As someone who has no experience for richly liturgical churches, how can I learn to chant the Psalms?
Levi, the Christ Church web site has a number of videos to help learn different kinds of psalms, but if you want chanting lessons, I am sure there are entire YouTube counties dedicated to something like that.
Am I a Traducian or Not?
A couple of weeks ago someone by the name of Marne wrote a letter with several questions in it. One of the questions wasn’t answered, and I was kind of curious to hear your answer myself. So here it is. “What is your conviction on when our souls are ‘made.’ Is it when the egg is fertilized or are our souls made before conception?”
Rose, I don’t believe that Scripture teaches that our souls are made before conception. The two basic options are the creationist view, which holds that God creates the soul at the moment of creation, and the traducianist view which holds that we inherit our souls from mother and father, just like we do our bodies. The Reformed tend to be creationist, and the Lutherans traducionist. On this one, I lean traducianist, but I haven’t settled yet.
A How-To Manual on House Building
Didn’t you once recommend a book that teaches you how to build your own house? I know you essentially did that, correct?
I’ve searched the blog and can’t find it, but I know I’m not crazy!
Chris, yes. A friend loaned the book to me, and I can’t remember the name of it.

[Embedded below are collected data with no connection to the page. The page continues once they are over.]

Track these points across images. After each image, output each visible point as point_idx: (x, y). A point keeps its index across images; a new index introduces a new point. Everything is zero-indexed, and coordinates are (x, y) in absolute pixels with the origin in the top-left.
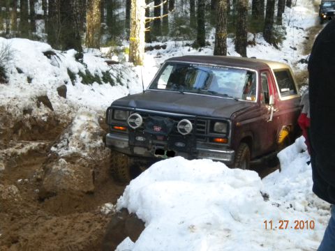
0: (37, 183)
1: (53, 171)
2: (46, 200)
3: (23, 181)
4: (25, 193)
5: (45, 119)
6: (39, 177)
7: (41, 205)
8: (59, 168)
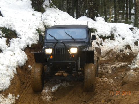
0: (122, 79)
1: (127, 74)
2: (124, 85)
3: (117, 78)
4: (117, 82)
5: (128, 54)
6: (123, 76)
7: (122, 87)
8: (130, 73)
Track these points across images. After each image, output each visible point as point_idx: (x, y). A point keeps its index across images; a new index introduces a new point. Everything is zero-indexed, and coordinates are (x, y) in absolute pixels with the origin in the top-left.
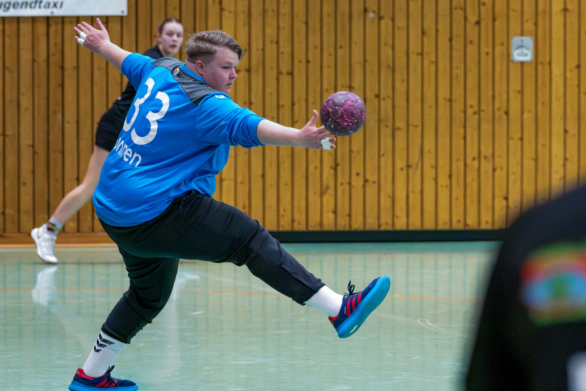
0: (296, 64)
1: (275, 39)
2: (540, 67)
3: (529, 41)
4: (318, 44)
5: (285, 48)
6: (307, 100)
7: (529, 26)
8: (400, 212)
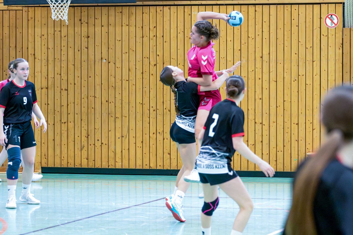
1: (59, 73)
4: (80, 75)
5: (64, 77)
6: (74, 103)
8: (118, 160)
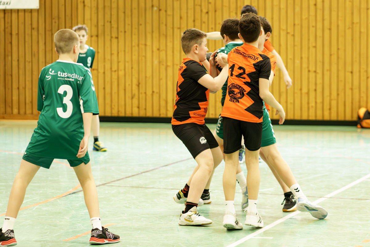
0: (120, 33)
1: (109, 21)
4: (130, 23)
5: (114, 25)
6: (125, 51)
8: (170, 108)
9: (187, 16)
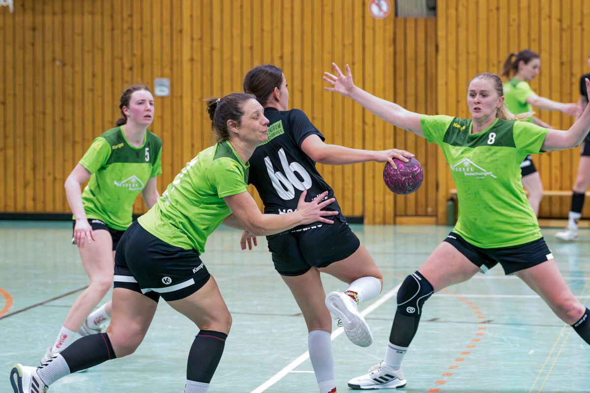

But I used it faithfully.
Saving the Awkward Question for Last
This will be an uncomfortable topic—but I believe it would be helpful to clarify biblically for those who deal with this.
In various articles you have discussed the “natural use” of the woman—and what sexual acts are constituted as within God’s framework and intent—and those that are not. In the specific article that you wrote—I believe you were dealing with anal sex as prohibited biblically. I thought the argument was simple yet cogent. In fact, I think the argument biblically is fairly obvious.
That said, anal sex is not the only type of issue that sinful men deal with, of course. I know you have dealt with fetishes and like topics (like feet, etc) and have mentioned them being juvenile and potentially unhelpful. Would you apply the same argument to fetishes? For definition sake—I am talking about parts of the body that are sexually stimulating for a man. I am not talking about the type of fetish or interest that renders a man uninterested or unstimulated by any other part of the female body unless that fetish is catered to. For example—I am curious to know if it is SINFUL for a man to find sexual satisfaction in an unusual part of the female body like the feet. Do you think this is a perversion that needs to be bled out? Or an interest that needs to be kept in its proper place and proportion? For example, like a man who enjoys the breasts or legs of his wife?
Thank you Doug for your faithfulness to the Lord and His Word. Blessings to you, your family, and your church.
Anon, the best I can do here is give a general rule of thumb. I believe the Song of Solomon encourages us to think that the lover finds many aspects of his beloved’s body as fascinating and attractive. He runs through quite an inventory. But I think a problem is developing when such an interest rises to the level of that “interest” routinely substituting for ordinary sexual intercourse. As foreplay, I think a couple should do what they both enjoy. The fundamental kink arrives when we try to get rid of God’s idea of a good finale.